WORK ITEM: Print every line of the records below without changing anything.

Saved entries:
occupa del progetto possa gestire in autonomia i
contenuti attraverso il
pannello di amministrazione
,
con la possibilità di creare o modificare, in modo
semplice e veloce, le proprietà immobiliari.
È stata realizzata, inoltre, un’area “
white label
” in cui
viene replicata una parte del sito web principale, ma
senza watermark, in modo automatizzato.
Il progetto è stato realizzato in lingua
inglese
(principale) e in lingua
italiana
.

RESULT OF THE EXERCISE:
occupa del progetto possa gestire in autonomia i
contenuti attraverso il
pannello di amministrazione
,
con la possibilità di creare o modificare, in modo
semplice e veloce, le proprietà immobiliari.
È stata realizzata, inoltre, un’area “
white label
” in cui
viene replicata una parte del sito web principale, ma
senza watermark, in modo automatizzato.
Il progetto è stato realizzato in lingua
inglese
(principale) e in lingua
italiana
.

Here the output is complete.